▶ _What the task asks_:
Your answer should consist of the lines below that hold the word "KIbaha".

Collected data entries
────

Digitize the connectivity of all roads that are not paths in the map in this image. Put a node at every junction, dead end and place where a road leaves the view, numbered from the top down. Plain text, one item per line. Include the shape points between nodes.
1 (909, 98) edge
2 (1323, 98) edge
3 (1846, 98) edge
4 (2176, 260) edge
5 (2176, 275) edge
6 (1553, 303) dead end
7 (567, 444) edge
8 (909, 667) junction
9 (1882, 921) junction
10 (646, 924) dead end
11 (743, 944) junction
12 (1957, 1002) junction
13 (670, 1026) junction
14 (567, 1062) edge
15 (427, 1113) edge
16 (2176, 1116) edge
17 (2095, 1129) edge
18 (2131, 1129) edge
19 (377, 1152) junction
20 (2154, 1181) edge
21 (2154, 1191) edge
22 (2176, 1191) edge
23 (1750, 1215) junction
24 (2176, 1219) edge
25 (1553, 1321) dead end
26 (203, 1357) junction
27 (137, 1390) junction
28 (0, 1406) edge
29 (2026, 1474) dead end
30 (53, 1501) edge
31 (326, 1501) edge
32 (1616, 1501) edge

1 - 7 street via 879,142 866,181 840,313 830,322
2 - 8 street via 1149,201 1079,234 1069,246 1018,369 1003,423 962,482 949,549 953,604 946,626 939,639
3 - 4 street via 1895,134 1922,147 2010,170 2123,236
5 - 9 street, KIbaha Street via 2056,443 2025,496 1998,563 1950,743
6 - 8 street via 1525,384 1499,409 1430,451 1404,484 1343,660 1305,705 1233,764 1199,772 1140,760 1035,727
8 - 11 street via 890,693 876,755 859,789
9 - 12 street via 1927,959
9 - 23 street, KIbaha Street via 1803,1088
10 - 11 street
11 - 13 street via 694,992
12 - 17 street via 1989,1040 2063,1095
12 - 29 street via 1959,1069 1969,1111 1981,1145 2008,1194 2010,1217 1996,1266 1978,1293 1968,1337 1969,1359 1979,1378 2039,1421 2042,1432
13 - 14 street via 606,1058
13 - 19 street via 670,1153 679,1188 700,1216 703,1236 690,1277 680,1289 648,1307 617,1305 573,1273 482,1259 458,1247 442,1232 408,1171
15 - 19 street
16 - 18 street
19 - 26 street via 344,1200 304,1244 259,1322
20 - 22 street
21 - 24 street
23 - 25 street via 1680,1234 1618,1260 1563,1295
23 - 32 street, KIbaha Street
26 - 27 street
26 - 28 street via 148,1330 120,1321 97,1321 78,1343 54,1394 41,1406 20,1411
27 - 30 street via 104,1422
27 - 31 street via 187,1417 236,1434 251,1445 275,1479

────

▶ _Answer to this task_:
5 - 9 street, KIbaha Street via 2056,443 2025,496 1998,563 1950,743
9 - 23 street, KIbaha Street via 1803,1088
23 - 32 street, KIbaha Street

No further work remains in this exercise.